## Assignment
Each line in the listing below that includes "lpfres" should be counted; give the total and nothing more.

## Supplied records
-*-

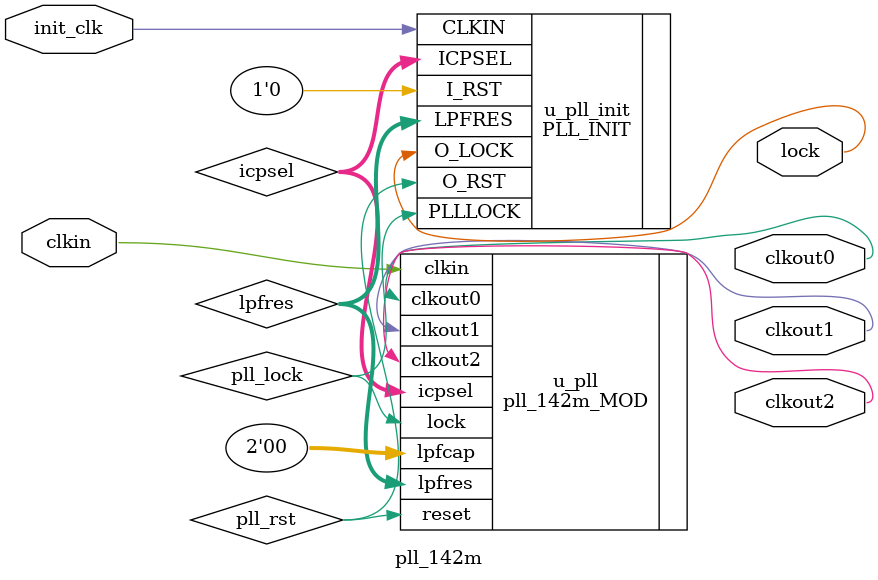
<source format=v>
module pll_142m(
    clkin,
    init_clk,
    clkout0,
    clkout1,
    clkout2,
    lock
);


input clkin;
input init_clk;
output clkout0;
output clkout1;
output clkout2;
output lock;
wire [5:0] icpsel;
wire [2:0] lpfres;
wire pll_lock;
wire pll_rst;


    pll_142m_MOD u_pll(
        .clkout1(clkout1),
        .clkout2(clkout2),
        .clkout0(clkout0),
        .lock(pll_lock),
        .clkin(clkin),
        .reset(pll_rst),
        .icpsel(icpsel),
        .lpfres(lpfres),
        .lpfcap(2'b00)
    );


    PLL_INIT u_pll_init(
        .CLKIN(init_clk),
        .I_RST(1'b0),
        .O_RST(pll_rst),
        .PLLLOCK(pll_lock),
        .O_LOCK(lock),
        .ICPSEL(icpsel),
        .LPFRES(lpfres)
    );
    defparam u_pll_init.CLK_PERIOD = 20;
    defparam u_pll_init.MULTI_FAC = 35;


endmodule

</source>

-*-

## Answer to this task
3